Валентин Феликсович ждал, сидя за большим письменным столом. Ждал, но на встречу не поднялся. Александр молча пересек кабинет и уселся за перпендикулярный к письменному стол для заседаний. На ближайший к Валентину Феликсовичу стул. Поздоровался приветливо:

— Здравствуйте, Валентин Феликсович.

Валентин молчал, разглядывая Александра. Помолчав, произнес:

— Так вот ты какой, Сандро.

— Обращайтесь ко мне на Вы, Валентин Феликсович. И по имени-отчеству: Александр Георгиевич. Так будет полезней для вас.

— А для вас?

— А для меня удобней.

— Ну, раз удобней, что ж… Излагайте, Александр Георгиевич.

Александр положил изящную папочку, с которой пришел, на стол перед собой, начал было ее расстегивать, но задержался, чтобы сообщить:

— Устал я, Валентин Феликсович. Очень устал. На покой пора.

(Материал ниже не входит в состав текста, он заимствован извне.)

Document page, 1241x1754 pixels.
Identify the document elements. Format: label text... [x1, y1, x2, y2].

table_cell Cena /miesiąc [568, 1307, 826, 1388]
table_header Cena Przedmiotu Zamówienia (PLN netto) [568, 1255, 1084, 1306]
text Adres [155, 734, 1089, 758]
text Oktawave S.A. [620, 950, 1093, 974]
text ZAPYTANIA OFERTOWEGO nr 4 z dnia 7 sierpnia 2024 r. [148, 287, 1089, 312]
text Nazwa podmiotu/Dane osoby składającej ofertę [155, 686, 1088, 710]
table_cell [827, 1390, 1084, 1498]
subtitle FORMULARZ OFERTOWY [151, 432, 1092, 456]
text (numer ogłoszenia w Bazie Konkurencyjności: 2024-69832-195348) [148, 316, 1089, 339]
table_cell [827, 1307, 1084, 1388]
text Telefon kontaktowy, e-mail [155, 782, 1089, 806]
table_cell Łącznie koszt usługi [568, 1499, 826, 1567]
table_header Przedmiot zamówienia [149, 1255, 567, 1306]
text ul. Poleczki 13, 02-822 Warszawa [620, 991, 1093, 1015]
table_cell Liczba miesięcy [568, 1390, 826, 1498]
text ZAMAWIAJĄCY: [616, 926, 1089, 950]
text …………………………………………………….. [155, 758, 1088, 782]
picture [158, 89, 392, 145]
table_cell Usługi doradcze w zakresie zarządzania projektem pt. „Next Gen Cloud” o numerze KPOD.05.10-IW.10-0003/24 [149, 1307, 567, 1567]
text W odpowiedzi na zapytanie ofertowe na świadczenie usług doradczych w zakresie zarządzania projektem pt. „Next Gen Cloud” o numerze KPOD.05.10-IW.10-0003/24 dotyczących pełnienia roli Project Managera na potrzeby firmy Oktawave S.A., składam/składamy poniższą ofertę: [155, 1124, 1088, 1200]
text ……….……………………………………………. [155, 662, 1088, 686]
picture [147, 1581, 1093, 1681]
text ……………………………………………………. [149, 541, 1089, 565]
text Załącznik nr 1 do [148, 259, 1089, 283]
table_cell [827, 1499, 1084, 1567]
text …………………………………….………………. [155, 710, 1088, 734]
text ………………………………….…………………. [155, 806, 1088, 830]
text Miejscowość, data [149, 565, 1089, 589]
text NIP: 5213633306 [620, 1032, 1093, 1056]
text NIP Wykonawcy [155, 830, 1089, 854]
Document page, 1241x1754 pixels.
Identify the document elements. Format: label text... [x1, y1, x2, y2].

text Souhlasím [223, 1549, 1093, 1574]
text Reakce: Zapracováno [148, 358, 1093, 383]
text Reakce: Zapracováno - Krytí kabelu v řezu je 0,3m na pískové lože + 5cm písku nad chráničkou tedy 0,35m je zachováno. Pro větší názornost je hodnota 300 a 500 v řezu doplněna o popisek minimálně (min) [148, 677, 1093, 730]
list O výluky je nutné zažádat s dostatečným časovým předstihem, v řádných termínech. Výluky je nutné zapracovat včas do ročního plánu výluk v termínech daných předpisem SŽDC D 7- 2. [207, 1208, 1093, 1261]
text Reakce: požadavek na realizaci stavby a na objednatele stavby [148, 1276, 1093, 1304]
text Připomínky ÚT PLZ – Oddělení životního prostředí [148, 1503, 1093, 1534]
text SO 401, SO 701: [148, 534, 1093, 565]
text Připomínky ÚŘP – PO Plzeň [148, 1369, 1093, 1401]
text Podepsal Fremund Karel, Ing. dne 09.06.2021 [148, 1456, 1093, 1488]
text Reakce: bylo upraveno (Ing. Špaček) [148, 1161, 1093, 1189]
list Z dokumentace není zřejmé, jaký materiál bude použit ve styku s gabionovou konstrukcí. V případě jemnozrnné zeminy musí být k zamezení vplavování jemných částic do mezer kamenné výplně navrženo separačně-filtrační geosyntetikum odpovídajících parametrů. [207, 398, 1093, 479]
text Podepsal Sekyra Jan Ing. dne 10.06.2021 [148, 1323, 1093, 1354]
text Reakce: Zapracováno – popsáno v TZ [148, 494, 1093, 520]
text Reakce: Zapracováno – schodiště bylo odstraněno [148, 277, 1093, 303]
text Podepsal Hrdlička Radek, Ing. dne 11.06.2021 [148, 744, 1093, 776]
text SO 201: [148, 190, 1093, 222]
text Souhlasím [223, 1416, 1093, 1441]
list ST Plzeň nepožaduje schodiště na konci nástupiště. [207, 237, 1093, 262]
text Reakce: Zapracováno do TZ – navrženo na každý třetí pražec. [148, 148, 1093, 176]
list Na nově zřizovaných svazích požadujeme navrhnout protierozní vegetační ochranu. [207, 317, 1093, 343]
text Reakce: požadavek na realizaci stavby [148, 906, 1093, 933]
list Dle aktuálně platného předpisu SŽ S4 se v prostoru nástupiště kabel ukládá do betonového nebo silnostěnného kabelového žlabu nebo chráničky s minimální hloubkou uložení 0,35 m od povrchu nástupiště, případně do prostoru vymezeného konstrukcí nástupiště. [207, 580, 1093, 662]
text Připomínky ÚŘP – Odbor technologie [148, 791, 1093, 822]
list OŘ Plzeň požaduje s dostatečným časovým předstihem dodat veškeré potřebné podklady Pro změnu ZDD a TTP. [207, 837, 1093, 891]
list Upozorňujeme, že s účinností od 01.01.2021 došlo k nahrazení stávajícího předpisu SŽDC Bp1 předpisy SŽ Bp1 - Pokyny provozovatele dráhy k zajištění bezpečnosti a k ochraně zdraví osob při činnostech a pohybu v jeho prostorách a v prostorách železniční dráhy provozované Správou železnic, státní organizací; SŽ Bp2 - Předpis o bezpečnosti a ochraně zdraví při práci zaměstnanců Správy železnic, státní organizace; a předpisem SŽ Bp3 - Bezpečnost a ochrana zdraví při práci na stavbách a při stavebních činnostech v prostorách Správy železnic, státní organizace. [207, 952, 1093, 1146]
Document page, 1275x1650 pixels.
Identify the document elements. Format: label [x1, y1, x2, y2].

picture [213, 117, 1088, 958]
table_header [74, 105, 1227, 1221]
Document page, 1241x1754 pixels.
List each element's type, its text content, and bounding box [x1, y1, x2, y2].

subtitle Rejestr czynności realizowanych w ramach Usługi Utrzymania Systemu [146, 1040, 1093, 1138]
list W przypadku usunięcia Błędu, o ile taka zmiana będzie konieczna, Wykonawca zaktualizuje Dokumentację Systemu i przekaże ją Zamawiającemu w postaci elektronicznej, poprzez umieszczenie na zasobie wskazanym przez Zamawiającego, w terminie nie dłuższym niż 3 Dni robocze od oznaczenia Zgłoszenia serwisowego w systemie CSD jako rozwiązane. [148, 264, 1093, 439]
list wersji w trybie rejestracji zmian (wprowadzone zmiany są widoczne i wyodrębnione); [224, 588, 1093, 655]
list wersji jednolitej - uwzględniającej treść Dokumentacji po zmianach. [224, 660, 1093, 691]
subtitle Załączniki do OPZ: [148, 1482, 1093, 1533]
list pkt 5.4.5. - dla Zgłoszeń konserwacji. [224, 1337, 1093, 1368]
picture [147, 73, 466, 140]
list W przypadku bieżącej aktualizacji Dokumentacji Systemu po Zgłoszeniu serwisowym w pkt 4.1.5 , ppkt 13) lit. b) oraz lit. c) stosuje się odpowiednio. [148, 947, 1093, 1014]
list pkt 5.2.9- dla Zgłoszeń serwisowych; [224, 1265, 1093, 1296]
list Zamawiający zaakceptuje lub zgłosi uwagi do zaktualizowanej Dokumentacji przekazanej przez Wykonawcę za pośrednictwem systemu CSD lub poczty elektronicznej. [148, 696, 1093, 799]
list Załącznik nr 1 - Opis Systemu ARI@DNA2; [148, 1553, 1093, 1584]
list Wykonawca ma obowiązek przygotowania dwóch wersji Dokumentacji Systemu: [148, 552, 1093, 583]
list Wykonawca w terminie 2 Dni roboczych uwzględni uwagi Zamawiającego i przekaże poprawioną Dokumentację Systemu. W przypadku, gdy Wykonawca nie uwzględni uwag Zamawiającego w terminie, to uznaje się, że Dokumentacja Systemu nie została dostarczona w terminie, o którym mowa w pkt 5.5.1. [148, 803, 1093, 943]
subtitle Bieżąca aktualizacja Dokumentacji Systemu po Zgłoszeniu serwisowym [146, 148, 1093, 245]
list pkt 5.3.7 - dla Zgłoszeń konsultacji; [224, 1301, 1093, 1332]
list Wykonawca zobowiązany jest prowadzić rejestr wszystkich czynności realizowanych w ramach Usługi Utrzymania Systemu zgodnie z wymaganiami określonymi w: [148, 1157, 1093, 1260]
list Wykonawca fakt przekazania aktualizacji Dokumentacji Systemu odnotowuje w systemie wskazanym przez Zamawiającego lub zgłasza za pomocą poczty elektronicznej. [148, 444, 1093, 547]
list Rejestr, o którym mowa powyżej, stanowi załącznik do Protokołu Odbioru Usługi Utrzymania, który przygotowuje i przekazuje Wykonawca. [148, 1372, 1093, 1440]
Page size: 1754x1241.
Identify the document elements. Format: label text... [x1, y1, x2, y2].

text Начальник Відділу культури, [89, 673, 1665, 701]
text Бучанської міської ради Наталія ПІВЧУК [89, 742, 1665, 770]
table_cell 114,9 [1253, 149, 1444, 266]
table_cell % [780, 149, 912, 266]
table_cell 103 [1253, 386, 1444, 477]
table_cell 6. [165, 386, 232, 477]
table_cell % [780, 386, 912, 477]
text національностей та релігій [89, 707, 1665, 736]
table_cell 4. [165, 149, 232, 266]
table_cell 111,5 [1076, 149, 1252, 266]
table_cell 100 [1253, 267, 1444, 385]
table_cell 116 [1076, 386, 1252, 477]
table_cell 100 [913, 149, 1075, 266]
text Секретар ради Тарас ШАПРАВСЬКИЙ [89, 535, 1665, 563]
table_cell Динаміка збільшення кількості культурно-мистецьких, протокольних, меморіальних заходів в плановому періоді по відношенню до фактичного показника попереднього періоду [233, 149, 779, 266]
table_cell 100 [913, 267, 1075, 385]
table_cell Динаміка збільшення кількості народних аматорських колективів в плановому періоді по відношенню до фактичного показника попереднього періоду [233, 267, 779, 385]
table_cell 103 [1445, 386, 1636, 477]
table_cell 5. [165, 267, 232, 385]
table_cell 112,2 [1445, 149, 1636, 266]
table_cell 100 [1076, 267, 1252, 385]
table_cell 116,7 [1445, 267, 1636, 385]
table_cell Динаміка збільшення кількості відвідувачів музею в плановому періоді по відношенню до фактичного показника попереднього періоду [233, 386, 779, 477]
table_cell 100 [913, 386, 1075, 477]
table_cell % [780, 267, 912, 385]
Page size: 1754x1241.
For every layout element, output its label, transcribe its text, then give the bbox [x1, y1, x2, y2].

— Ну что вы, Александр Георгиевич, вы еще так молоды… — не было в голосе Валентина издевки. Лишь непонятная, малозаметная и легко корябающая интонация. Интонация, не более. Александр поднял от папочки глаза, посмотрел на Валентина. Тот ответил чистым взглядом. Александр вздохнул, пожурчал застежкой-молнией, извлек из папочки пакет, а из пакета — две фотографии. Протянул их Валентину.